AFP Nassau, Bahamas
‘I’m not as fresh as I would like to be. No matter how much you work out it’s very
different than being in playing shape. There are all these things you can’t simulate...’
Tiger Woods sees daily progress in his return from a 16-month back injury layoff and hinted Saturday he is still chasing the record 18 majors won by Jack Nicklaus.
Woods, a 14-time major champion, sizzled early for the third consecutive round but fizzled late in firing a two-under-par 70 at his comeback event, the Hero World Challenge hosted by his charity foundation.
“I’m just not quite there, but it’s coming. The great thing is I’m building and each day I’ve gotten a little bit stronger,” said Woods, who admits tiring on late holes.
“I’m definitely not as fresh as I would like to be. No matter how much you work out it’s very different than being in playing shape. There are all these different things you can’t simulate at home.”
Woods, who has not won a major since the 2008 US Open, was asked after his round about trying to catch Nicklaus even though no player has won four majors after turning 41, which Woods will do later this month.
“I wouldn’t be here doing this if I didn’t feel like I could play at the highest level,” Woods said. “I have too much pride.”
Only four players have won multiple majors after turning 41 — Old Tom Morris with three 1860s British Opens and Harry Vardon, Julius Boros and Woods pal Mark O’Meara with two each.
Woods stood on eight-under 208, 11 strokes behind leader Hideki Matsuyama of Japan after 54 holes at the 18-man invitational.
“For three straight days, I’ve gotten off to great starts. For two of those days, I haven’t been able to keep it going,” Woods said. “I would like to get another solid round.”
Woods birdied four of the first five holes but it was no day at the beach for the former world number one, who spent considerable time in Bahamas sand waste areas after missing the last five fairways at Albany Golf Club, a 7,302-yard Ernie Els-designed layout.

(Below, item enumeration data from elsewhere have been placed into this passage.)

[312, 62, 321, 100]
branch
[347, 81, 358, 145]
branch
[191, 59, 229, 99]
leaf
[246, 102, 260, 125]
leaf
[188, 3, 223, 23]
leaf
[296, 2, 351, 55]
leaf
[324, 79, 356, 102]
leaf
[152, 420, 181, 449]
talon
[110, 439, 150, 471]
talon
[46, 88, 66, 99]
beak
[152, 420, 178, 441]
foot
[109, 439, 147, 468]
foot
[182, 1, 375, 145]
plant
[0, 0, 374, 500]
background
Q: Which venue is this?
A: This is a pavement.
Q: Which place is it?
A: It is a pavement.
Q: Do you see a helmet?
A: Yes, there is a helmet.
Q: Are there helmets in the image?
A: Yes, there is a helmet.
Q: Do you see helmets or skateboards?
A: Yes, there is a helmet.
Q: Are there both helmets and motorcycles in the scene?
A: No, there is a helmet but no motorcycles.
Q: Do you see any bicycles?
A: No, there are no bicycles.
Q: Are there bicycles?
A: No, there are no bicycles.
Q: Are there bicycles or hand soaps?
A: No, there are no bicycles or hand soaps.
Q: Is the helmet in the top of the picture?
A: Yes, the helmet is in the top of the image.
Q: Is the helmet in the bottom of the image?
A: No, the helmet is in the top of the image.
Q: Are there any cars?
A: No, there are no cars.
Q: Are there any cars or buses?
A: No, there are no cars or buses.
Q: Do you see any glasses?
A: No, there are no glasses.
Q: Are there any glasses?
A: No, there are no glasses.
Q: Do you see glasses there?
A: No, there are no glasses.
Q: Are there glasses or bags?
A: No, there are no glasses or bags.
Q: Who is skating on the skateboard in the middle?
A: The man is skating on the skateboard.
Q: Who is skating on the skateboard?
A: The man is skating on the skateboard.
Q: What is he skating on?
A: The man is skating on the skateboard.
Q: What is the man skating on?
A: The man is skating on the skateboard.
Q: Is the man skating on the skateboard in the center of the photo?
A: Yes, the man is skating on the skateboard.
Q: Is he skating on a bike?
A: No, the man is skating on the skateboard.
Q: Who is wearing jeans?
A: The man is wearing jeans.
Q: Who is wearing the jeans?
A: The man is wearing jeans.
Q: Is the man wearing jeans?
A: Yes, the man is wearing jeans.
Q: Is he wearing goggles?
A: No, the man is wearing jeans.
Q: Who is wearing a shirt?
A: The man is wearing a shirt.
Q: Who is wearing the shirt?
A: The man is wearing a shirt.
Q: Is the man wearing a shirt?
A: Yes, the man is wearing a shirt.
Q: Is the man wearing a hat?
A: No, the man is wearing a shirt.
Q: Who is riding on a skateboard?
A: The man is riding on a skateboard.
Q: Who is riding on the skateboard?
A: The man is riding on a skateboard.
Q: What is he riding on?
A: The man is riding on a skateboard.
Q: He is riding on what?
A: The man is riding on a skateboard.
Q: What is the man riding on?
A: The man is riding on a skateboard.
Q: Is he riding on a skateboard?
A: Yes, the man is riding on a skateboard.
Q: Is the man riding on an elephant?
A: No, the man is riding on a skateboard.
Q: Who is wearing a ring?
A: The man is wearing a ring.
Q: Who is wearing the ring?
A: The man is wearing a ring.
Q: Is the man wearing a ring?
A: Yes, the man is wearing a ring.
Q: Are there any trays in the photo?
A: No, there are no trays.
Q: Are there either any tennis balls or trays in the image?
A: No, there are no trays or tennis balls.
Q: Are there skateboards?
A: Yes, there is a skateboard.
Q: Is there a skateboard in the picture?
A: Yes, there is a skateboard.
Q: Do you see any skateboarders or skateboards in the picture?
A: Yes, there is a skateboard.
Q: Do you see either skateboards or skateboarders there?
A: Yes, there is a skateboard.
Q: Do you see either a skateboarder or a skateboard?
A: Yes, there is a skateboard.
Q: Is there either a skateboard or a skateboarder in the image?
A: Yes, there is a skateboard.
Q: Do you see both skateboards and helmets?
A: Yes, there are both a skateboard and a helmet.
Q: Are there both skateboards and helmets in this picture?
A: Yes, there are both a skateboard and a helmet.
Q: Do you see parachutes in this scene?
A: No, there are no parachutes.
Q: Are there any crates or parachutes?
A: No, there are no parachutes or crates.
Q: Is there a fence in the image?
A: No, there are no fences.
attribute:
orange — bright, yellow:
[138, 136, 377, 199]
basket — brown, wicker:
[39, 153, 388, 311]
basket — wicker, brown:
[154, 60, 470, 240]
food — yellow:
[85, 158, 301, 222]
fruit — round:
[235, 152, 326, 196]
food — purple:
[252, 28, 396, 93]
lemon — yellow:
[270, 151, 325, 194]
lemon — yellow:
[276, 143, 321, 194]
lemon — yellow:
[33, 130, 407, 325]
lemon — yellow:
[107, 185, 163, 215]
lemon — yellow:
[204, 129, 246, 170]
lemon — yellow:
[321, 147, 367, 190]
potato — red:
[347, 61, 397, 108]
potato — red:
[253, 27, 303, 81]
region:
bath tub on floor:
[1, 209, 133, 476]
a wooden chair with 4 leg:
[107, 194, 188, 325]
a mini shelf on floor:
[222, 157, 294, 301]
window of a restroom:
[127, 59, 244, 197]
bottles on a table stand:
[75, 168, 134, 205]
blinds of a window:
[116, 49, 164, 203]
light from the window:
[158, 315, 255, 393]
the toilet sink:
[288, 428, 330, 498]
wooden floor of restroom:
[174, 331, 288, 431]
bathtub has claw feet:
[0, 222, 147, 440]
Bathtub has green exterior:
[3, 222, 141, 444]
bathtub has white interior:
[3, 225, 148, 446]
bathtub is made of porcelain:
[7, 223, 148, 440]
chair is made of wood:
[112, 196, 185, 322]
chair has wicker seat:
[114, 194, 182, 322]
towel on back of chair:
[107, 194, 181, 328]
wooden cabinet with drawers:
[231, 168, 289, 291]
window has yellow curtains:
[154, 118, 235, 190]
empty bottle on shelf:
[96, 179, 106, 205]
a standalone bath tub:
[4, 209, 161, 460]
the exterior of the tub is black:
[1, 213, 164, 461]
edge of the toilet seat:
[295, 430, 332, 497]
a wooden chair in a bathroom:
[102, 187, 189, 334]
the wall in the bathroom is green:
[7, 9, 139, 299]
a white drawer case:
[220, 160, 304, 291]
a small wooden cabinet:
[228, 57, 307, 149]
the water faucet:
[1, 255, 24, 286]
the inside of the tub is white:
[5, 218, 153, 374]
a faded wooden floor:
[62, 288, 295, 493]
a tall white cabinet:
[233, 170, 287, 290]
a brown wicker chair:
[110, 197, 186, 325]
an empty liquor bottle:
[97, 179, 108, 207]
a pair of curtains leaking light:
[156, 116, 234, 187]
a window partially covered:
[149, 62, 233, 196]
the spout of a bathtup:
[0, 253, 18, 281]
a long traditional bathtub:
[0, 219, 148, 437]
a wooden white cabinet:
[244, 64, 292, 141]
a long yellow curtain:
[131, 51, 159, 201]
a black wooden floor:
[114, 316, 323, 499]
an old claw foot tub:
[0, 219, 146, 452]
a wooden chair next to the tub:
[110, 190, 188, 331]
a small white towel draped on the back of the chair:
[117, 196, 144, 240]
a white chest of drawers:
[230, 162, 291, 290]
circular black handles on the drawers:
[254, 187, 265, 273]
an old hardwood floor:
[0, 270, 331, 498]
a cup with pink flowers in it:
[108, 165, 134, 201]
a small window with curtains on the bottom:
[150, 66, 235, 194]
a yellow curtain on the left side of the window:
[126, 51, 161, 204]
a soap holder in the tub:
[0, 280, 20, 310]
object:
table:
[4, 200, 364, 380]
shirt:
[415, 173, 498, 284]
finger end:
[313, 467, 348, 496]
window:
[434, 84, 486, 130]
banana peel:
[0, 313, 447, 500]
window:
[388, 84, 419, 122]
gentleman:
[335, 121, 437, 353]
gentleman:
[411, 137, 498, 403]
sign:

“Probably couldn’t get off to a better start than I did,” Woods said. “Generally when I come back from layoffs, that’s the most concerning part of the game, but I’ve been able to build a significant amount of positive shots and go under par early.”
Woods took a bogey at the par-5 sixth but answered with birdies at seven and the par-5 11th but stumbled with bogeys at 13 and 14.
A 30-foot birdie putt at the fairway-less par-3 17th provided a boost but he found sand and water at 18 for a closing double bogey.
“I didn’t hit the ball that poorly today but hit bad putts in the middle part of the round,” Woods said.
Woods said he no expectations for the week because, “I didn’t know what I was going to feel like after each round,” but added, “I’ve finally been able to switch into a competitive mode again.”
Trump cheers on Tiger
Woods again flashed moments of his finest shotmaking to excite those seeking signs he can recapture the form that made him a dominating superstar.
“Great to have you back Tiger - Special!” US President-elect Donald Trump tweeted before the round began.
Until this week, Woods had not played competitively since August 2015, when he shared 10th at the Wyndham Championship.
Woods closed with double bogeys on two of the last three holes Thursday to shoot 73 in ending his career-longest 466-day layoff but recovered Friday with a bogey-free 65.
It was his lowest round relative to par since the 2013 World Golf Championships Bridgestone Invitational, the most recent of his 79 career victories.
Woods, three shy of Sam Snead’s all-time PGA Tour win mark, plays Sunday’s final round alongside South African Louis Oosthuizen.
Strong tee shots and irons set up short birdie putts on the first three holes for Woods, who sank a tense six-foot par putt at four after missing the green with his approach, then blasted out of a bunker at the par-3 fifth and watched the ball roll into the cup for birdie.